> [Sección del documento]
══════════════════════════════

Cuando cruzó el río Suchiate y entró a México, pensó que ya la había hecho, aunque todavía le faltaran por recorrer 1,790 kilómetros para alcanzar la frontera.

El municipio de Benemérito, en el extremo de Chiapas, le pareció un pueblo más semejante a Centroamérica que a la proximidad de la tierra prometida. Miró las mismas cantinas, las calles destrozadas, caras de aburrición de mexicanos, guatemaltecos u hondureños y hasta el mismo olor de los residuos que dejaban las palomas en las plazas.

Apenas si estuvo unas horas en ese pueblo; con otros paisanos, catrachos como él, se enteró de que podía viajar en autobuses de turismo que trajeran delante el letrero: Las Choapas-Ocozocuatla. El riesgo era que la unidad podía ser detenida en la madrugada en algún punto de revisión.

Mejor decidió caminar de noche junto a otros migrantes hasta alcanzar las vías del tren.

A pesar de que el hambre apretaba sus tripas, su decisión de no dar marcha atrás se impuso como un mantra.

Cuando por fin divisaron los durmientes del tren, corrieron a descansar en una estación de cemento abandonada. El tren no pasaría sino dos días después.

Él se sintió afortunado de mirar desde arriba cómo los vagones serpenteaban en la madrugada. La máquina paró la siguiente tarde en medio de la nada. Había otra anodina estación de cemento, que tenía pintada en un costado de la pared el nombre del lugar: Mal Paso. «¡Ah, pa nombrecito!», pensó.

Muchos de los que venía arriba decidieron bajarse y adentrarse más allá de la noche. Por primera vez dudó si seguir en el viaje o bajarse para conseguir alimentos. Tenía días que no se llevaba ni un mendrugo a la boca. Ya no tenía dinero, pero no faltaría alguna buena alma que le ofreciera un taco.

Caminó por las calles oscuras de esa villa sin encontrar ningún puesto callejero en servicio. Frente a una fábrica de cítricos, en la calle José María Pino Suárez, aparecieron dos sombras. Eran dos desconocidos que se le acercaron.

══════════════════════════════

Entradas guardadas
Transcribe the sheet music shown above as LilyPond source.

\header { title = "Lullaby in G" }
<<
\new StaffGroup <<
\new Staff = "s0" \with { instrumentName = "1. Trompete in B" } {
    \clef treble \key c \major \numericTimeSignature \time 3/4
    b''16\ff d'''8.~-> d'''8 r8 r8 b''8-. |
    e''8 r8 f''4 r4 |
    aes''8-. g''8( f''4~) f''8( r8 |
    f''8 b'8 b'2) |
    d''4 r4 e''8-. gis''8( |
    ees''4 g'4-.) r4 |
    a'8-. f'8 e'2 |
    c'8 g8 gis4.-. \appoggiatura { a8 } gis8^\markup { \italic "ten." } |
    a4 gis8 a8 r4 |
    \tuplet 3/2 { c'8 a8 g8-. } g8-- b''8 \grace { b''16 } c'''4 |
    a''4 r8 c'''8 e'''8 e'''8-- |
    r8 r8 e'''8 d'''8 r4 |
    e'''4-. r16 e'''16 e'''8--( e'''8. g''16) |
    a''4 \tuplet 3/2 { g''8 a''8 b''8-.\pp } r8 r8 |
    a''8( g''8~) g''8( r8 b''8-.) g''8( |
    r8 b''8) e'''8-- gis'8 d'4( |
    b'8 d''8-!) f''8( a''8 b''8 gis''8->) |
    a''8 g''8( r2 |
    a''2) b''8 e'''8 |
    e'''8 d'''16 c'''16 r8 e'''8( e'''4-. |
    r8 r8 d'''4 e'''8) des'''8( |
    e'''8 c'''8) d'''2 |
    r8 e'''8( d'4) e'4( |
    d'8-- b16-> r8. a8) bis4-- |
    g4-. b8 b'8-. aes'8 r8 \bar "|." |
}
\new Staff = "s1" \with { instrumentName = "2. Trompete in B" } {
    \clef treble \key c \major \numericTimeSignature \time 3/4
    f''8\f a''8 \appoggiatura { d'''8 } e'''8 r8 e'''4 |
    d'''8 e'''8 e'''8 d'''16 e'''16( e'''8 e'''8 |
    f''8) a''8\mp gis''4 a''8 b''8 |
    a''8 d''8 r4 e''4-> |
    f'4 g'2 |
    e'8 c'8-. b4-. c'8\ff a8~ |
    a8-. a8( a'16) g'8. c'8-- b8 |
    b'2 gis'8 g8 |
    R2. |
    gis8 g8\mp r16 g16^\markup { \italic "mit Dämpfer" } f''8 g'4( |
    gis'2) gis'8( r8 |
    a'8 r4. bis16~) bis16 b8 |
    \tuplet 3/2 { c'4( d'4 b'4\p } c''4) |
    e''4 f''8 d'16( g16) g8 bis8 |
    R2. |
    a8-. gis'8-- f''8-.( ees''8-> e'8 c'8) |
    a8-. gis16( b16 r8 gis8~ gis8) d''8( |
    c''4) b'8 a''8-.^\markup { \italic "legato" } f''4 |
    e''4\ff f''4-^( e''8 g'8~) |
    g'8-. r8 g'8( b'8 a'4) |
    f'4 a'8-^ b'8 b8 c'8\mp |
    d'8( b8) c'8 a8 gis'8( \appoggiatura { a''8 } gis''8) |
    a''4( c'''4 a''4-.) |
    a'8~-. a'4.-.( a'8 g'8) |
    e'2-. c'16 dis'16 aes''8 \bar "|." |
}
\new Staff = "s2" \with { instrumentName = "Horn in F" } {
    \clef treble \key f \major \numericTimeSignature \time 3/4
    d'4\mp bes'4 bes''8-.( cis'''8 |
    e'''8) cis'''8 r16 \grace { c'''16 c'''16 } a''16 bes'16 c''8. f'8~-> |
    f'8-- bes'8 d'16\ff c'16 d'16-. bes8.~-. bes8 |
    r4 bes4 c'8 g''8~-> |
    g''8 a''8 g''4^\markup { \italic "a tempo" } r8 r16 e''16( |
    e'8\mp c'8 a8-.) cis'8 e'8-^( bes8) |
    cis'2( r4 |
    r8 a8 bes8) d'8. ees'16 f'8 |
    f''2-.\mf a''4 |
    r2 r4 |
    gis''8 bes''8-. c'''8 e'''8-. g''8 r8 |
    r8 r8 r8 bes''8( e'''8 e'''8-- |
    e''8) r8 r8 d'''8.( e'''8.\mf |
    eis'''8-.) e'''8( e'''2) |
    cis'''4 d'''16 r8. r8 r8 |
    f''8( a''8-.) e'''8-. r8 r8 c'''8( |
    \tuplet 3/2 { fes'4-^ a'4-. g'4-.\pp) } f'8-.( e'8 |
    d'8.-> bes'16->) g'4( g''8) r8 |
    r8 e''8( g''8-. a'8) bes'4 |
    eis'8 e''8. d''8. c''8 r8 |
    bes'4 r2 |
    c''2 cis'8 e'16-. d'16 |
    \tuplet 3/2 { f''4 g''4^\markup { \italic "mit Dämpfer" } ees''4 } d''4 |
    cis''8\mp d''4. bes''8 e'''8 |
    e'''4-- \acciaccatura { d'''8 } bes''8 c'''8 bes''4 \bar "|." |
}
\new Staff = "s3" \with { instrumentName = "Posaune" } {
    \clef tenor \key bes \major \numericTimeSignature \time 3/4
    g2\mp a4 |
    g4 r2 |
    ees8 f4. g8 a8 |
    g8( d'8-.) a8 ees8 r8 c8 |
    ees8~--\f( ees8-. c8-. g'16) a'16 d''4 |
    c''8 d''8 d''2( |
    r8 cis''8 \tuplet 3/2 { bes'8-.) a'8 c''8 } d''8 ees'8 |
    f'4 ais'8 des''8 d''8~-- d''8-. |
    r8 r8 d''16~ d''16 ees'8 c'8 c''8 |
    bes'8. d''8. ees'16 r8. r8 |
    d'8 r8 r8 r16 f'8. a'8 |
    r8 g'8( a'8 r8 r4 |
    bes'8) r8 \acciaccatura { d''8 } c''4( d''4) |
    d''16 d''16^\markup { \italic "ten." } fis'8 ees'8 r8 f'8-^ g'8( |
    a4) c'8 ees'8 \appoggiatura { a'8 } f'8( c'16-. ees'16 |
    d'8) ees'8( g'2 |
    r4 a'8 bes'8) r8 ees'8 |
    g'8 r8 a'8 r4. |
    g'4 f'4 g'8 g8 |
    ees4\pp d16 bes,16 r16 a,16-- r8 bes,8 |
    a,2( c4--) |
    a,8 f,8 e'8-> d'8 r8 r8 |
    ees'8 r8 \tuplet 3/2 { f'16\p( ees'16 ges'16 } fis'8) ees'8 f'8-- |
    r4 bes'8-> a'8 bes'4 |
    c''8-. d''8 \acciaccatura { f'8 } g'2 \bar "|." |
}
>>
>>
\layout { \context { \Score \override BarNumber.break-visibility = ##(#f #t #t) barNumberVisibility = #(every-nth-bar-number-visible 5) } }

══════════════════════════════

> [Acción requerida 1]
Responde estas preguntas sobre el relato del migrante:
(a) ¿Cuántos kilómetros le faltaban para llegar a la frontera cuando cruzó el río Suchiate?
(b) ¿Qué letrero debían llevar delante los autobuses de turismo?
(c) ¿Qué nombre estaba pintado en la pared de la estación donde paró el tren?
> [Acción requerida 2] Enumera todos los gentilicios que aparecen en el relato del migrante.
> [Acción requerida 3] Escribe cómo sigue el relato del migrante a partir de su última oración.
Las filas no tienen ningún papel en esto.

> [Respuesta 1]
(a) 1,790 kilómetros.
(b) Las Choapas-Ocozocuatla.
(c) Mal Paso.

> [Respuesta 2] mexicanos, guatemaltecos, hondureños, catrachos

> [Respuesta 3]
«¡Cáete con los que tienes, c…», le gritaron.

Él se metió las manos a los bolsillos para vaciarlos y demostrarles que ya no traía ni un solo peso, pero los dos desconocidos se abalanzaron sobre su cuerpo, que se encogió hasta caer en la calle polvosa. Se tocó con la mano el cuello y miró su palma: sangraba. Tenía otra herida en el costado.

Los desconocidos le arrebataron una bolsa que no traía nada y salieron huyendo. Como pudo, se levantó y empezó a caminar nervioso. Pidió a gritos auxilio. No tardaron en salir dos nativos a ver quién gritaba. Al verlo herido lo recostaron en la banqueta.

Quiso el cielo que en ese preciso momento pasara una patrulla, y sin perder tiempo lo subieron para llevarlo a un hospital en Huimanguillo.

A medio camino, una ambulancia los alcanzó, el hombre venía sangrando y doliéndose. Necesitaba atención urgente. Los paramédicos le brindaron los primeros auxilios y siguieron el recorrido. Lamentablemente, Óscar, quien dijo tener 39 años, dejó de hablar antes de acercarse al nosocomio. En sus pertenencias lo único que traía era un abrigo que le tejió su madre para el frío.